EXERCISE OBJECTIVE
Retrieve every line of the data holding the word "ягодный".
▼▼▼
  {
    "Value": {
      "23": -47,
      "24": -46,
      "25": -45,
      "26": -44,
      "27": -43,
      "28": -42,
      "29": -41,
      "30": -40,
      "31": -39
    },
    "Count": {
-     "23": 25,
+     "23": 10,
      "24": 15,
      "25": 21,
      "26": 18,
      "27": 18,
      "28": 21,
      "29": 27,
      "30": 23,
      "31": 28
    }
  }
▲▲▲
▼▼▼
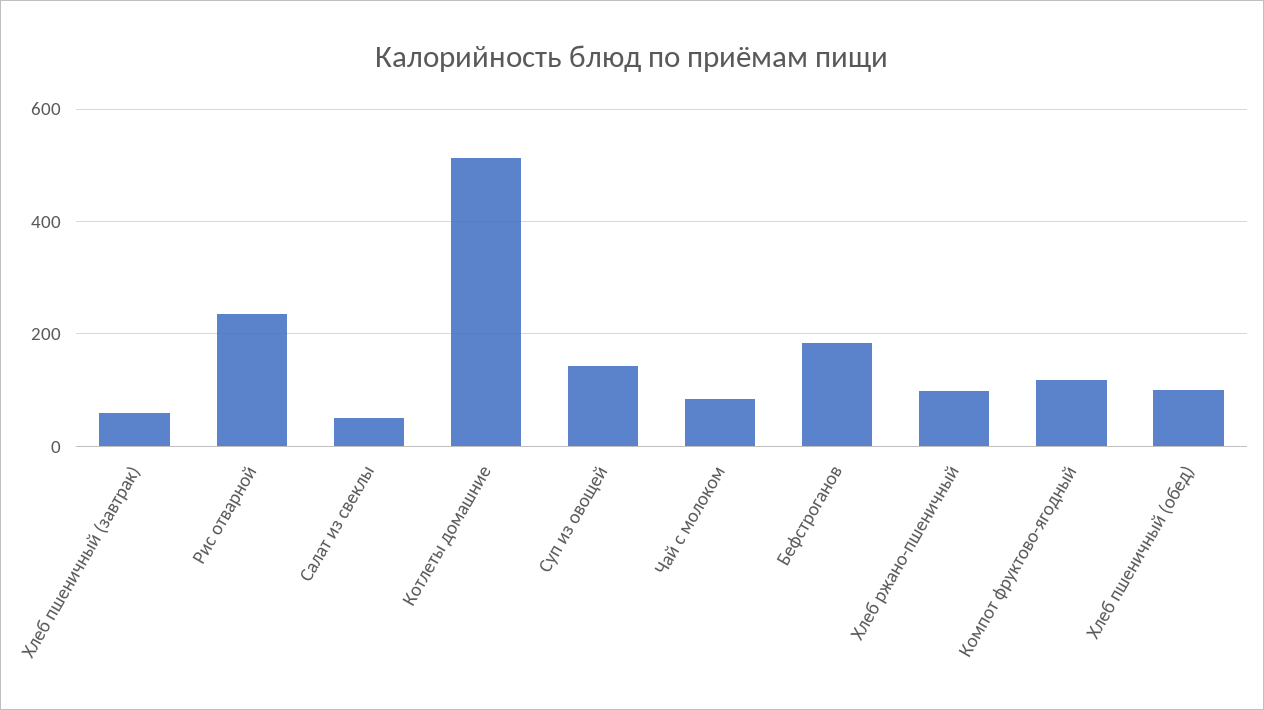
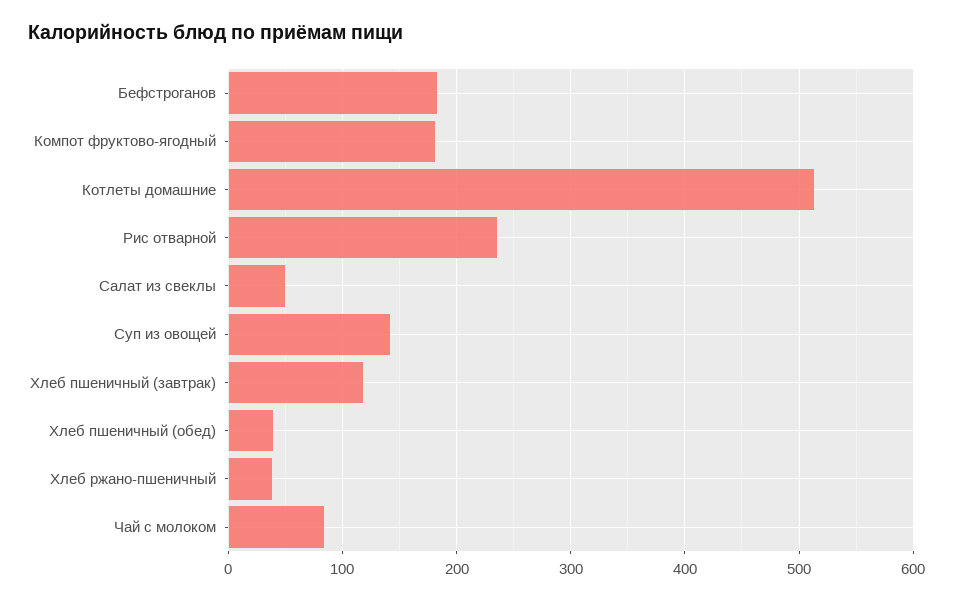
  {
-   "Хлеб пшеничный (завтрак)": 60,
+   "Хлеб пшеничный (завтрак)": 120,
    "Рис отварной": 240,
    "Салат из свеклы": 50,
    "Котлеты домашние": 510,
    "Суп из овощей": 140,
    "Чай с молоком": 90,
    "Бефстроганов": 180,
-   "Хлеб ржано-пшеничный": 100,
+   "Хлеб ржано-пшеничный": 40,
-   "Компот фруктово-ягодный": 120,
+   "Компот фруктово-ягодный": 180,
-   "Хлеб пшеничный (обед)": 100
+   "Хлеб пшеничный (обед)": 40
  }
▲▲▲
WORKED SOLUTION
-   "Компот фруктово-ягодный": 120,
+   "Компот фруктово-ягодный": 180,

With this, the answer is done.